También está el silencio en los zaguanes
abril 19, 2014 § Deja un comentario
Este nuestro cancionero murió dos veces: cuando mató a Gabriel Siria Levario, en 1955, y cuando cedió —y se dio— paso al mito javiersolista un 19 de abril de 1966. Se entiende, dicho sea, que el “Javier Luquín” fue sólo un ínter, un tentempié que engañó la lombriz de pocos: los muchos habrían de saciarse con la ambrosía por venir. Con el porvenir.
Solís tiene mucho que ver con sus dos muertes: a ellas se debe, por ellas fue. Con la primera labró su carrera artística; su profesionalismo tuvo que prescindir del nombre de pila (tan amateur) y de aquel insípido Luquín, incluso hasta llegó a inventarse otros lugares de nacimiento (Nogales, Sonora). A Solís nunca le acomodó su origen, es decir, al menos no el que representaba su primer nombre; sus postales personales las llegó a firmar (¿para afirmarse?) con ese otro nombre, y hombre, que se forjó a base de canciones. Solís, Javier Solís, con licencia para cantar.

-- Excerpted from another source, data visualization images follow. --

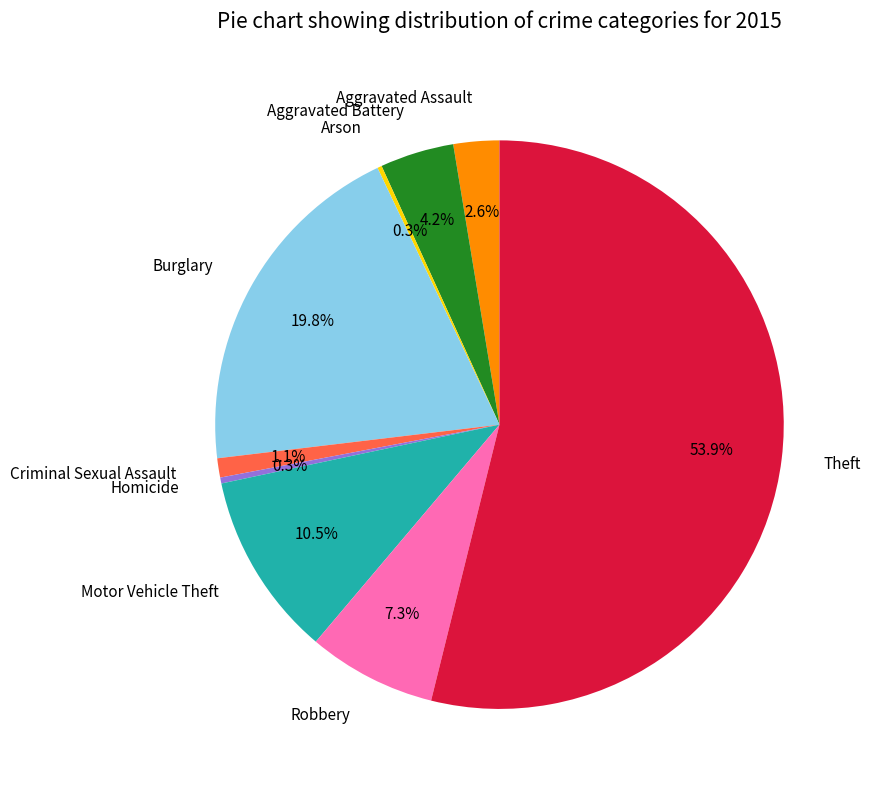

What percentage is NOT represented by Aggravated Assault?

97.4%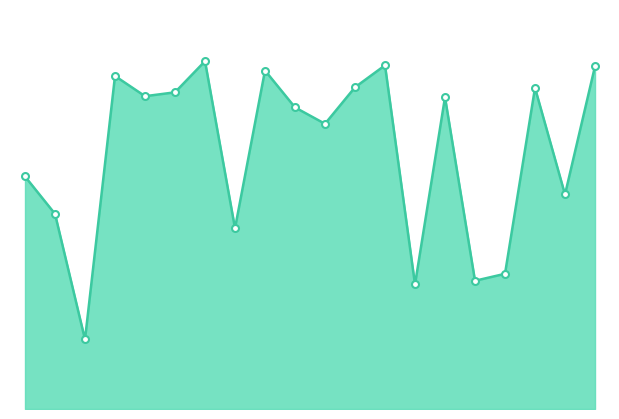

Does the chart display data point markers on the line(s)?

No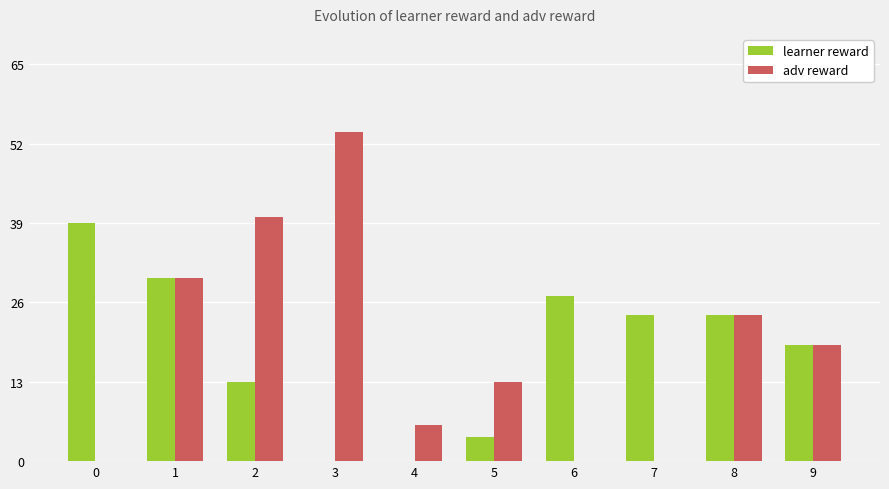

Is the value of adv reward at 4 greater than the value of learner reward at 4?

Yes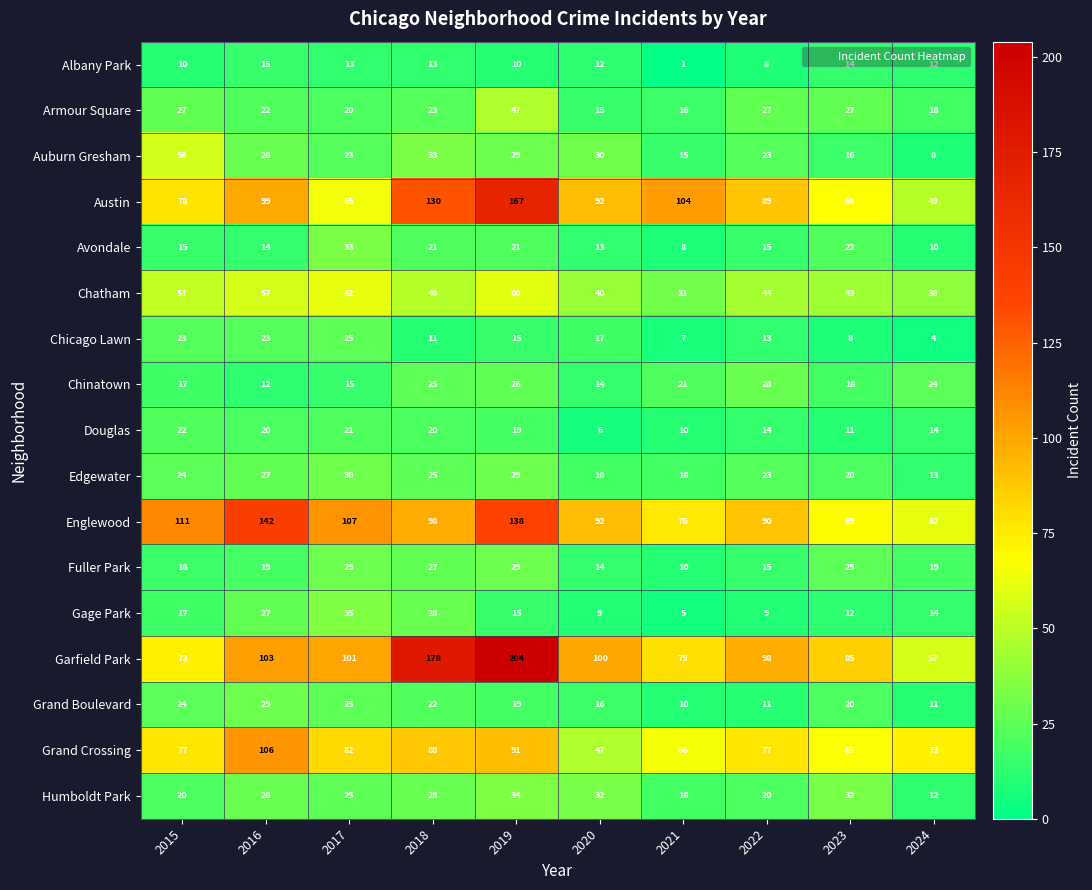

What is the total value across all series at 2017?

711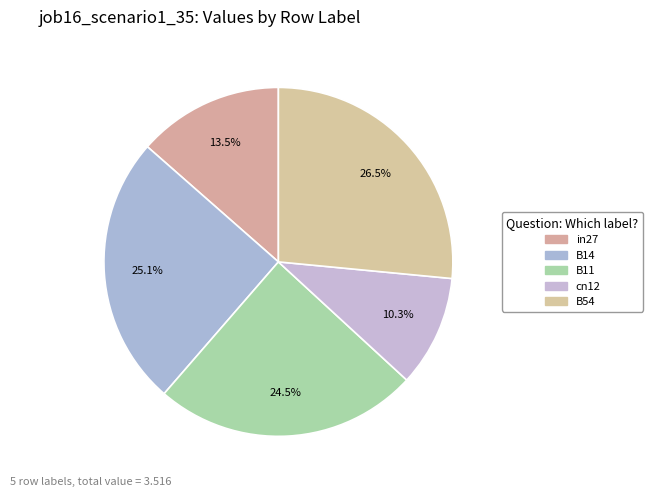

Does B14 account for over 50% of the chart?

No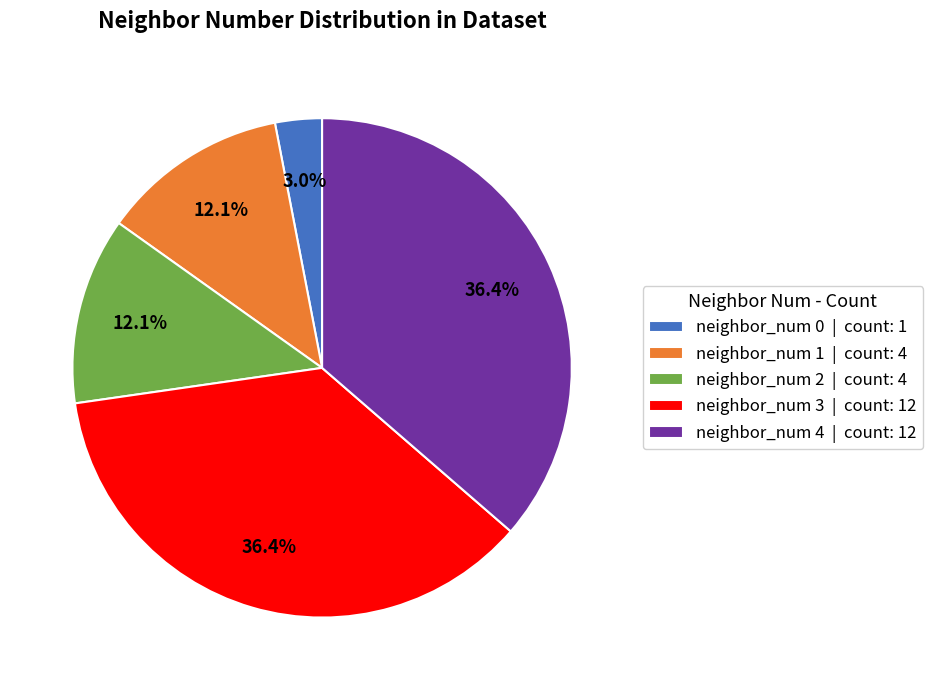

Does neighbor_num 2 represent more than half of the total?

No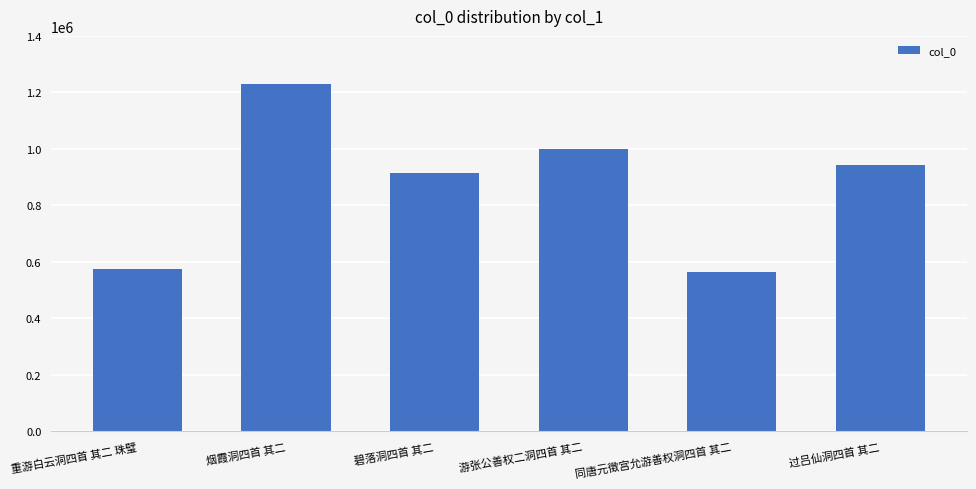

Which label corresponds to the largest value in the chart?

烟霞洞四首 其二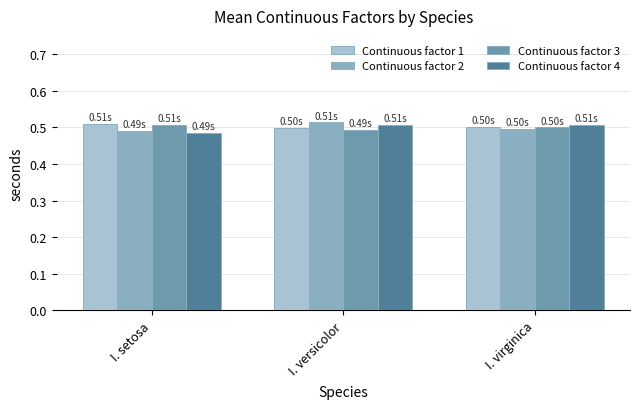

How many groups of bars are there?

3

Aquel abril de 1966 vuelve a morir el de Tacubaya, esta vez en carne y hueso. ¿Espíritu? La condición de Solís, sus circunstancias, estaba ya en todo sentido grabada; aquellas sus metáforas (los cirios, las sombras) se materializaron y junto con sus miles de seguidores lo rodearon en un panteón jardín. Flor perenne desde entonces. Nacía el mito, la leyenda: el tercer gallo, mamá de incontables pollitos, cantaría a partir de entonces para nunca ser negado (¡ay de aquel que lo haga: está escrito!). ¿Quién fue Javier Solís? Sobre todo, lo que sería.
Importa aquél recuerdo, sigan tocando; la muerte, como la noche, acerca agrestes lejanías: acompañen su soledad.